During many years the second was based on the period of the Earth’s revolution around the Sun. This definition was satisfactory for many years but with science moving forward this definition was not precise enough anymore. in 1967 the Thirteenth General Conference on Weights and Measures defined the SI second of atomic time as: the duration of 9,192,631,770 periods of the radiation corresponding to the transition between the two hyperfine levels of the ground state of the caesium-133 atom.
This definition refers to a cesium atom at rest at a temperature of 0 K.
Now that the second is defined there was also a need to have an international recognized time which will be the International Atomic Time.
The International Atomic Time (TAI, from the French name Temps Atomique International) is a high-precision atomic coordinate time standard based on the notional passage of proper time on Earth’s geoid.
The problem of clocks is that they are subject to their environment such as altitude, gravitational field etc . In the 1970s, it became clear that clocks were ticking at different rates in particular due to gravitational time dilation.
In order to achieve the highest possible level of accuracy, it was agreed that the International Bureau of Weights and Measures would combine the output of about 400 atomic clocks in 69 national laboratories worldwide to determine TAI. The long-term stability of TAI is assured by a judicious way of weighting the participating clocks. The scale unit of TAI is kept as close as possible to the SI second by using data from those national laboratories which maintain the best primary cesium standards.
The next question from which moment the TAI will be running?
It was decided that as from 1 January 1977 00:00:00, corrections would be applied to the output of all participating clocks, so that TAI would correspond to proper time at mean sea level (the geoid). The TAI is a continuous running time without any leap seconds meaning that over time there will be a difference between the TAI and the time based on the Earth rotation around the sun.

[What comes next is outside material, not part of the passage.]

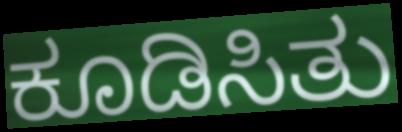
ಕೂಡಿಸಿತುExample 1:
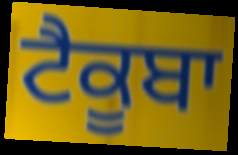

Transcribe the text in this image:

For that reason another time should be intoduced that reflects the real time based on the Earth rotation around the Sun that time is the Universal Time UT1! The Universal Time (UT1), also known as astronomical time or solar time, refers to the Earth’s rotation. But UT1 is changing at micro second level constantly compared to the TAI and was therefore considered not suitable as reference time at level of a second. There was thus a need to introduce another time reference which became the International Coordinated Time UTC; UTC would be based on the TAI with corrections at the level of a second based on the UT1.

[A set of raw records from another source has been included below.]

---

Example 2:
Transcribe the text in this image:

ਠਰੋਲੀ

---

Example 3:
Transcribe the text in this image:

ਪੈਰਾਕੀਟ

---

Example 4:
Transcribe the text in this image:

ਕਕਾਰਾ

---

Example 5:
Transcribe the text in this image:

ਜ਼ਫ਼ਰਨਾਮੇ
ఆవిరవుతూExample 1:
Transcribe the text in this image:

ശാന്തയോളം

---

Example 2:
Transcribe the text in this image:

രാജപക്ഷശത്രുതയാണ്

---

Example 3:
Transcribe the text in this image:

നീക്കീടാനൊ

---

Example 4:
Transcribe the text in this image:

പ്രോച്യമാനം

At the start of the TAI the TAI = UTC = UT1. Then a first correction was made by introducing a leap second i.e. UTC = TAI + leap second. The decision to introduce a leap second is based on the difference (DUT) between Universal Time (UT1) and the UTC .
DUT = UT1 – UTC ; The UTC is maintained via leap seconds, such that DUT remains within the range −0.9 s < DUT < +0.9 s. Whenever the differnce becomes larger a leap second is introduced!

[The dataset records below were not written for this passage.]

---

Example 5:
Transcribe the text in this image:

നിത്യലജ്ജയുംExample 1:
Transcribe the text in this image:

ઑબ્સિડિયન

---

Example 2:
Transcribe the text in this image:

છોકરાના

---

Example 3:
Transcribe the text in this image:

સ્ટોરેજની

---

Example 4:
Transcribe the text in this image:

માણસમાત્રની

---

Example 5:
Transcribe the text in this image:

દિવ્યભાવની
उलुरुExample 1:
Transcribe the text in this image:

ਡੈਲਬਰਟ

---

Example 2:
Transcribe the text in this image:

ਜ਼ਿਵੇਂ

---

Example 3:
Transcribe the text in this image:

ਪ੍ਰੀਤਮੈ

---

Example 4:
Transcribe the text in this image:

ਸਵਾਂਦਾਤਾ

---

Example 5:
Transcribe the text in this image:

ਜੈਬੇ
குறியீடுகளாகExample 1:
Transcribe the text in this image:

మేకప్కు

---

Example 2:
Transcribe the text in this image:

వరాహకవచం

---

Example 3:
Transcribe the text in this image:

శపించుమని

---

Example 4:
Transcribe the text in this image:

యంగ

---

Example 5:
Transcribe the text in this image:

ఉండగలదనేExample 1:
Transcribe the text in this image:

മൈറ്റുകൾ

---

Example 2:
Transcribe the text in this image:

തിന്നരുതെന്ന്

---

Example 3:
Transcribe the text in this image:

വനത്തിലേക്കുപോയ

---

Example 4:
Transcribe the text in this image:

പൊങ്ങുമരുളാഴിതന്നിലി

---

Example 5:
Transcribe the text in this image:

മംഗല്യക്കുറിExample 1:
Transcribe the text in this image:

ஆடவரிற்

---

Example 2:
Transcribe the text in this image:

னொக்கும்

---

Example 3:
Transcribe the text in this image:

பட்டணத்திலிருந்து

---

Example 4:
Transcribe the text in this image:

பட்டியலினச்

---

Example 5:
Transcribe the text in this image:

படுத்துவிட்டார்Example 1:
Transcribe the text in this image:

Leap seconds have been added over the years and since 30 June 2015 the TAI is exactly 36 seconds ahead of UTC.
The situation can be summarized as follows: The TAI and UTC are time keeping systems with accuracy at second level. The only difference between the TAI and the UTC are the leap seconds.
Thanks to discussions with those who accompanied me during the visit of the Museum and in particular Zhang Ke I have now understood the meaning of UTC. I made here in Lintong a step forward to answer the question “Quid Sit Tempus” but I know that my quest will go on!